Small Home Repair Programme begins February 10

Katherine Forbes-Smith, Managing Director, Bahamas Disaster Reconstruction Authority, addressing residents at a town hall meeting hosted by the Authority at the Bahamas Union of Teachers Hall, Freeport, Grand Bahama on January 30, 2020. (Patrick Hanna/BIS)

FREEPORT, Grand Bahama – The Government’s Small Home Repair Programme, through which Bahamian homeowners in Hurricane Dorian-impacted areas could receive thousands of dollars in vouchers, will launch on February 10.

Katherine Forbes-Smith, Managing Director of the Bahamas Disaster Reconstruction Authority, made the announcement Thursday, January 30 at a town hall meeting for the East Grand Bahama District at the Bahamas Union of Teachers Hall in Freeport.

There will be four categories for which vouchers will be granted. Residents whose homes were assessed with minimal damage will be eligible for $2,500 in vouchers; those with medium damage will be eligible for $5,000 in vouchers; those with major damage will be eligible for $7,500 in vouchers; and those whose homes were destroyed will be eligible for $10,000 in vouchers.

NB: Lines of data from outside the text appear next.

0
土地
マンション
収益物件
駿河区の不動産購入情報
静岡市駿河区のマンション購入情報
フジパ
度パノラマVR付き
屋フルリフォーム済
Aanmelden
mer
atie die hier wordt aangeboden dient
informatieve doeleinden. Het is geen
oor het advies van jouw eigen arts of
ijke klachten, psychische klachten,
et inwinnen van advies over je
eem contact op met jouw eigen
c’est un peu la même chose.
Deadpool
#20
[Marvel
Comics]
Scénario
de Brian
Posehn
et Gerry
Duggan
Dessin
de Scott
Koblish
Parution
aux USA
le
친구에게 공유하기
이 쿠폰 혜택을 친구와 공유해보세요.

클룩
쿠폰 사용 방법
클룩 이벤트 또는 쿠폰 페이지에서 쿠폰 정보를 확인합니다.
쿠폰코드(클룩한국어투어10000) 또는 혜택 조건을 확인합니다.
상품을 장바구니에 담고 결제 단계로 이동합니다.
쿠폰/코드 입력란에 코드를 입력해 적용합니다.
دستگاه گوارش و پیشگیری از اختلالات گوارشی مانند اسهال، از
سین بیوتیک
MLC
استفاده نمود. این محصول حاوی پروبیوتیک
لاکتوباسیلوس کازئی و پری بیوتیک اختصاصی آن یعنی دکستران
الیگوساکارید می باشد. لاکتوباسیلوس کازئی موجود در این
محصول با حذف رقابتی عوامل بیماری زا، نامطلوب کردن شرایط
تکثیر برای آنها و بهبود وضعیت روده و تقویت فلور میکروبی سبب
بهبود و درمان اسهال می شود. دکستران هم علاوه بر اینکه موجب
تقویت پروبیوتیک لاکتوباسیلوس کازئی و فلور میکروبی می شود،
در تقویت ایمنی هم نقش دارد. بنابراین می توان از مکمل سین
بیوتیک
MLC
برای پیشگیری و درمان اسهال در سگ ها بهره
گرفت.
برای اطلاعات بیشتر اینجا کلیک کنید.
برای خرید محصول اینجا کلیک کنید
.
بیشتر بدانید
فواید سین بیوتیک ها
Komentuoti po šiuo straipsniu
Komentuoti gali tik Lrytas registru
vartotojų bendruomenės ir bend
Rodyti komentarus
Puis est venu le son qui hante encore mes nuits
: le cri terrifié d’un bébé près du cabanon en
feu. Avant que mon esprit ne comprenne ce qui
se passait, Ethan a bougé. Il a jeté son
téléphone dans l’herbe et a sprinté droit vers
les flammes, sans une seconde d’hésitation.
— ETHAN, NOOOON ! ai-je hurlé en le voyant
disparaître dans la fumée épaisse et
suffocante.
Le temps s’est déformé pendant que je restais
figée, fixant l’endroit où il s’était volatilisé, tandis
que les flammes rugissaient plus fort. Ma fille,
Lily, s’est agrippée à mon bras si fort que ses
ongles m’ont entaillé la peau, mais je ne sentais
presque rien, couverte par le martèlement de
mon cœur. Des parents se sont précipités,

Those who receive vouchers will be able to use them for home improvement materials, labour or a combination of both.

There will be online registration for the programme. There will also be in-person, sign-up locations for those unable to register online.

Grand Bahama residents ask questions at a town hall meeting hosted by the Bahamas Disaster Reconstruction Authority at the Bahamas Union of Teachers Hall, Freeport, Grand Bahama on January 30, 2020. (Patrick Hanna/BIS)

In Grand Bahama the in-person registration site will be at the Small Home Repair Programme office at the Office of the Prime Minister. In Abaco it will be at the administration complex in Marsh Harbour.

To qualify for the programme a person needs to be Bahamian; to own the property in question; there must be proof of residence at August 31, 2019; and the property would need to have been uninsured.

Under the programme, tradesmen used for repairs would have to be approved. Materials purchased with vouchers would have to be from approved vendors in The Bahamas.

“We have to keep the money in the country,” said Mrs. Forbes-Smith. “We need to support the small businesses so they can keep people employed.”

The Authority will disburse 50 percent of the voucher first. An inspector will then check and ensure the voucher was spent on the home. Once that is verified the remaining 50 percent would be disbursed.

The Authority has also partnered with various NGOs in Dorian-impacted communities. Through the partnerships the Government pays for home repair labour and the NGOs provide supplies and various types of logistical and technical assistance.

Peter Turnquest, Deputy Prime Minister, Minister of Finance and East Grand Bahama MP, pledged the Government’s commitment to assisting those affected by Dorian.

Noting that repairs are ongoing, Mr. Turnquest said the Government allocated $3 million for renovations to Rand Memorial Hospital in the supplemental budget it presented Wednesday to the House of Assembly. The Rand was damaged by Dorian.

Also in the supplemental budget, he said, was funding to extend unemployment benefits from 13 weeks to 26 weeks.

Mr. Turnquest said: “And that is to ensure that those persons who would have lost their income as a result of the damages done to businesses, and those that may have closed, those who were laid off for lack of business, that there is some social support for those families while they transition to other opportunities or their place of employment comes back on stream.”

The Authority will continue hosting town hall meetings in communities affected by Hurricane Dorian over the next few weeks.

Hurricane Dorian hit Abaco and Grand Bahama in September. With maximum sustained winds of 185 miles per hour, Dorian was the strongest storm to hit The Bahamas.